In measuring scattering using XFEL sources one measures intensity but, as Stark correctly points out, the phase information is lost, just as it is in conventional crystallography. What Stark apparently is not aware of, however is that this scientific lemon was turned into lemonade long ago with the development of coherent diffractive imaging, which not only allows the phase to be determined uniquely from scattering measurements, but also the image to be determined from a completely random starting guess, completely eliminating any structural bias in its determination. This is a stronger statement than can be made for cryo electron microscopy, for which the choice of an “unbiased” starting guess remains a critical issue. Members of the Centre physics program have made seminal contributions to the development of coherent diffractive imaging over the past decade, including CIs Nugent, Quiney and Abbey and Senior Research Associate Timur Gureyev.

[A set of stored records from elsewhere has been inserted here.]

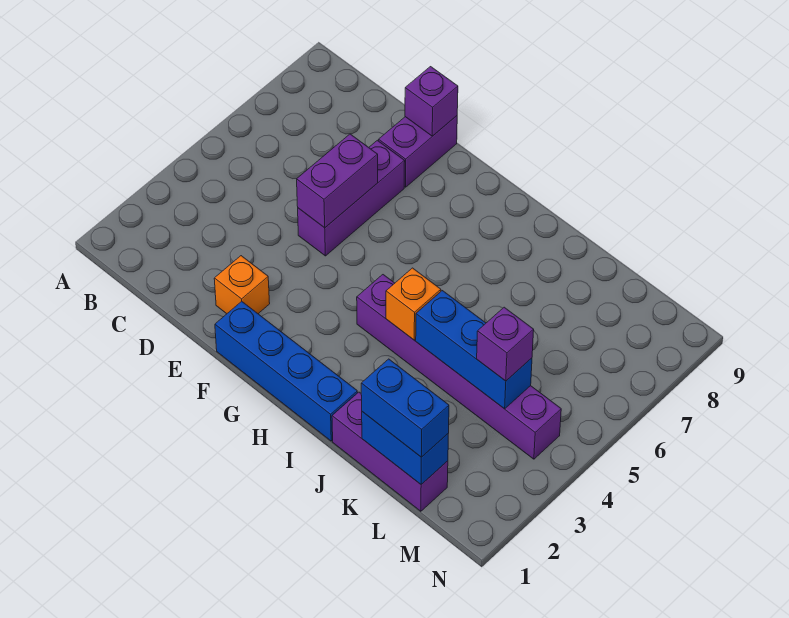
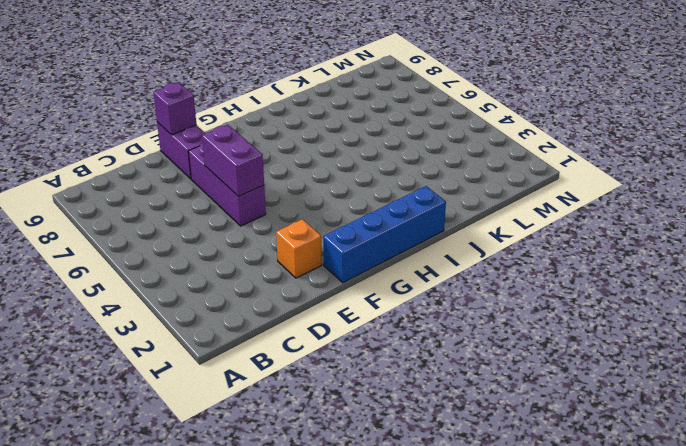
none -> purple 1x6 brick [357,275,561,459]
none -> purple 1x3 brick [332,392,448,511]
none -> orange 1x1 brick [386,268,441,340]

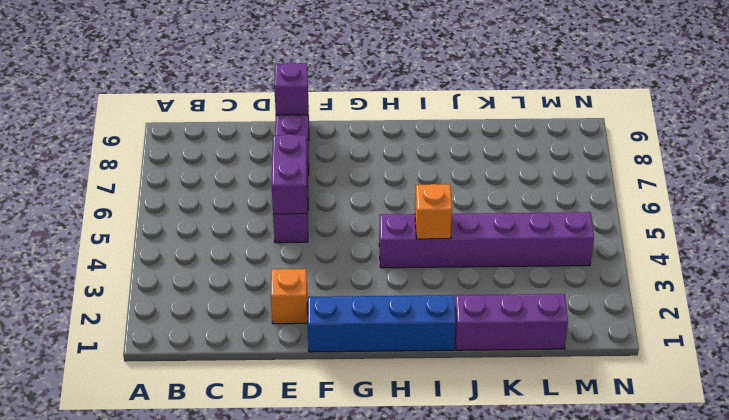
none -> blue 1x3 brick [416,291,532,409]
none -> blue 1x2 brick [362,412,448,484]
none -> blue 1x2 brick [361,359,449,457]

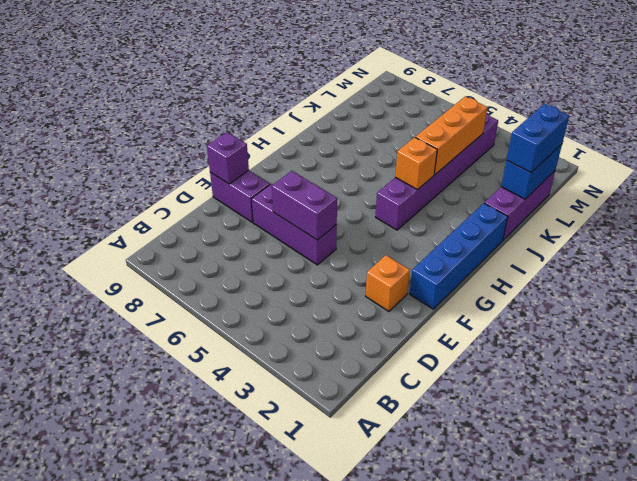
orange 1x3 brick [415,96,488,175] -> blue 1x3 brick [416,291,532,409]
none -> purple 1x1 brick [477,307,534,381]

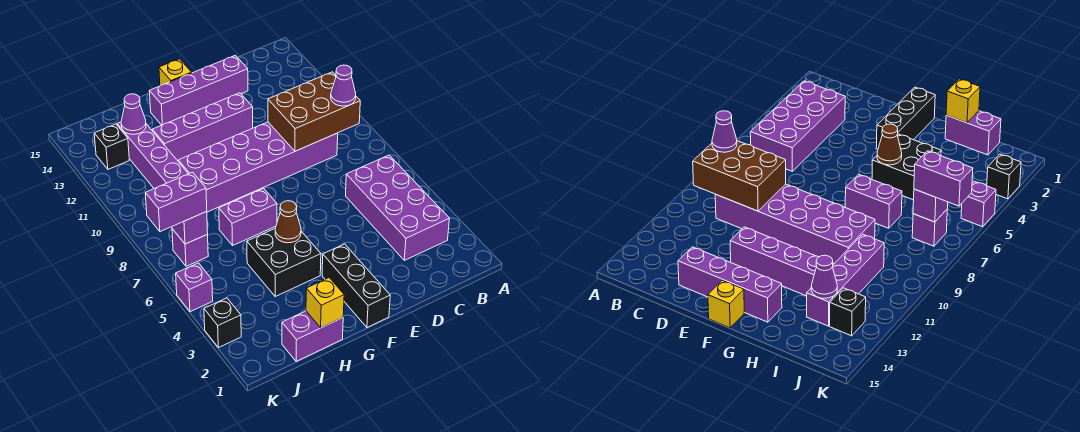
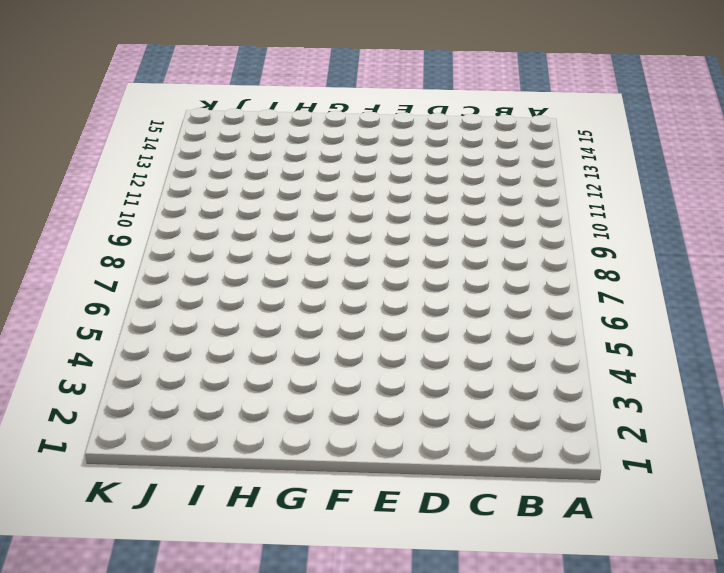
none -> purple 2x4 brick [346,155,450,260]
none -> purple 2x6 brick [178,122,338,212]
none -> purple 1x4 brick [149,55,248,125]

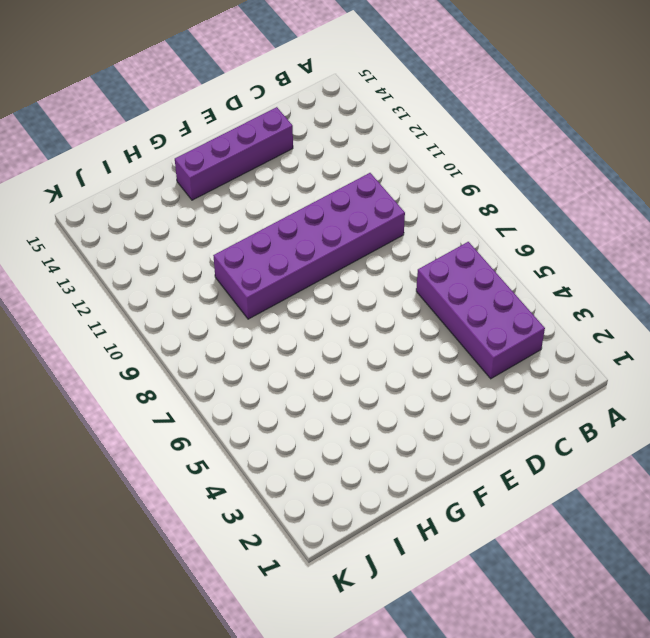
none -> purple 1x4 brick [152,93,253,161]
none -> black 1x3 brick [322,244,390,327]
none -> yellow 1x1 brick [159,59,192,86]

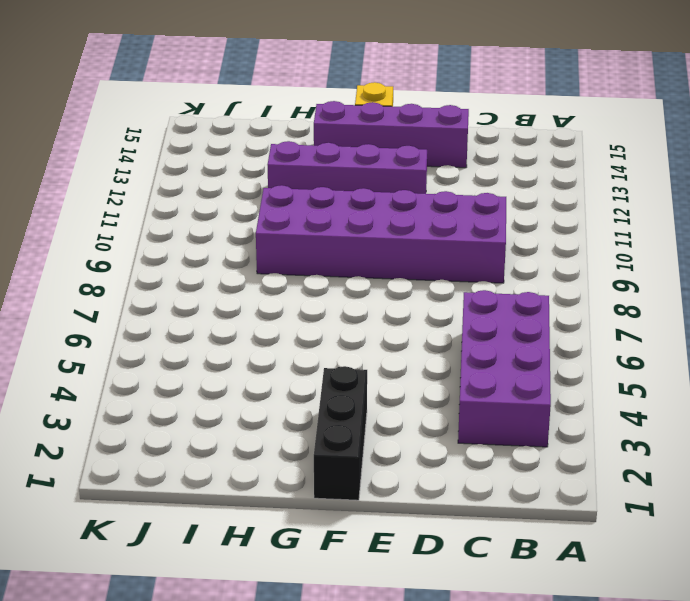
none -> black 2x2 brick [247,229,321,296]
none -> purple 1x2 brick [219,188,277,245]
none -> purple 1x2 brick [282,311,343,361]

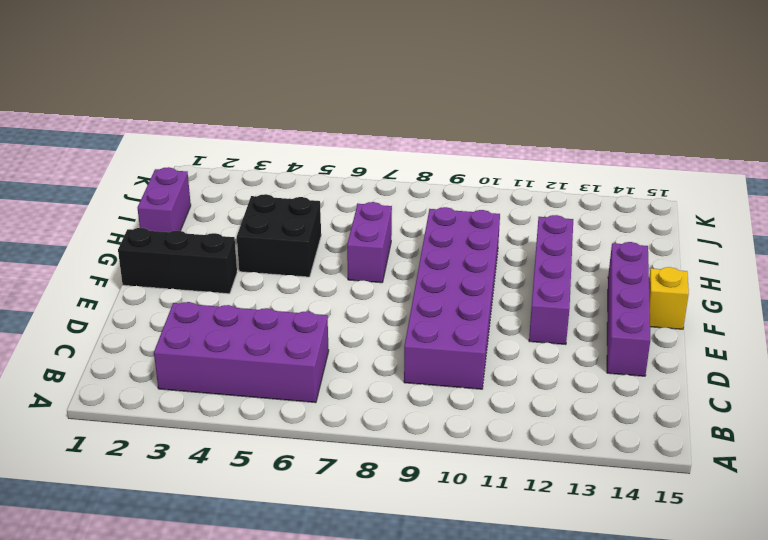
none -> purple 1x4 brick [117,122,188,188]
none -> purple 1x1 brick [172,229,208,266]
none -> black 1x1 brick [94,124,129,169]

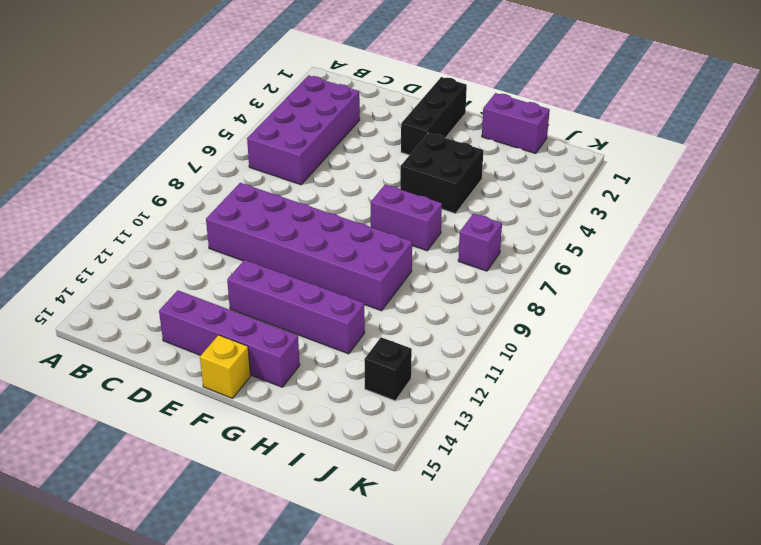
none -> purple 1x4 brick [117,122,188,188]
none -> black 1x1 brick [204,298,241,348]
none -> purple 1x1 brick [176,263,213,312]

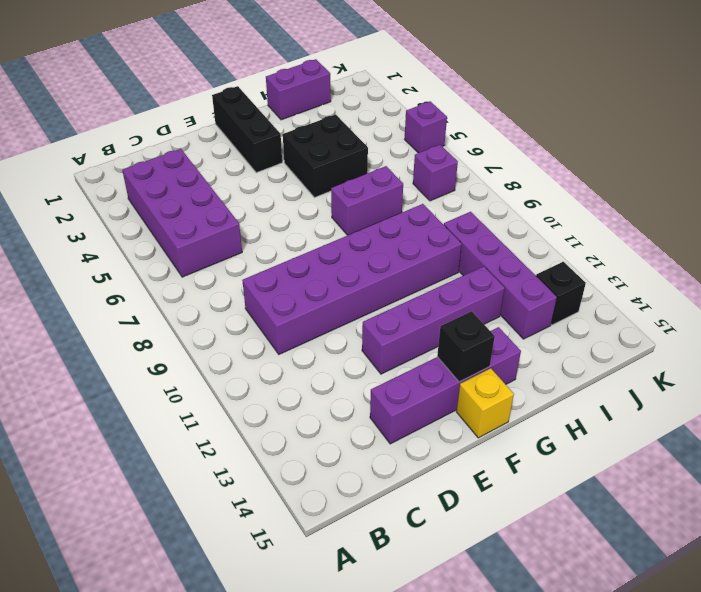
black 1x1 brick [437,311,495,382] -> black 1x1 brick moved to [204,298,241,348]
none -> brown 2x3 brick [268,72,360,151]
none -> brown 1x1 cone [275,201,301,243]
none -> yellow 1x1 brick [306,278,344,328]

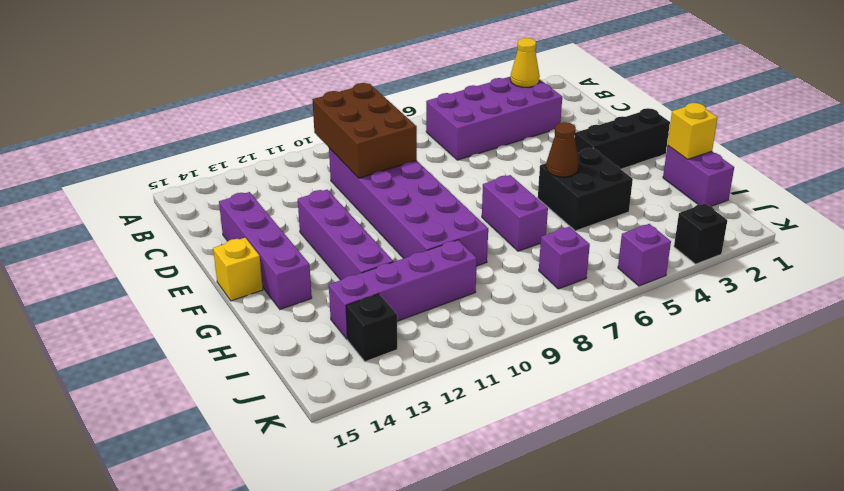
yellow 1x1 cone [510,38,540,87] -> none
none -> purple 1x1 cone [121,94,146,134]
none -> purple 1x1 brick [172,211,208,244]
none -> purple 1x1 cone [331,65,356,106]

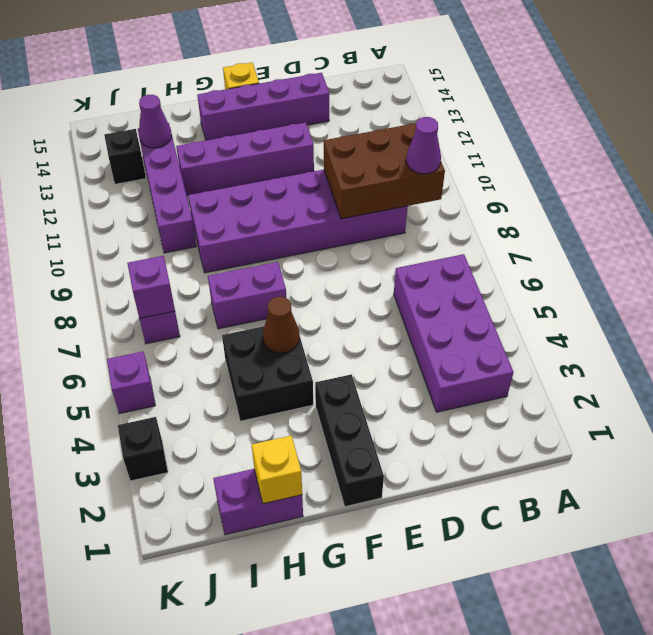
none -> purple 1x2 brick [145,172,207,232]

Stark’s practical criticism of the XFEL program is that he is already able to determine molecular structures using laboratory-based equipment costing around 10M Euro, so that the European XFEL is likely to cater mainly for “unusual” problems that cannot be addressed in any other way. It is already the case, however, that LCLS, the XFEL source at Stanford in the US, has opened new frontiers in biophysical and material science by making accessible the time-dependence of chemical processes and structural changes. By its design, cryo-EM is not a convenient technique for following processes that occur on chemical timescales, so rather than seeing these two techniques as direct competitors, they should instead be regarded as complementary tools in structure and dynamics
And what of the future? Precisely the same diversity of opinion about the future of molecular imaging is currently circulating within the Centre as is expressed in the article in der Spiegel. It ranges from the infectious enthusiasm of Adrian Mancuso for molecular movies in native aqueous environments to a desire to add to Stark’s snapshot album of static structures of molecules entombed in vitreous ice. As the old Chinese proverb says, however, “when men speak of the future, the gods laugh” and we would be hostages to fortune to predict how things will evolve. Perhaps it is simply best that we thank our good fortune for being in a well-funded Centre in which we may each play a major role in deciding that future. We’ll all have a good laugh when it arrives.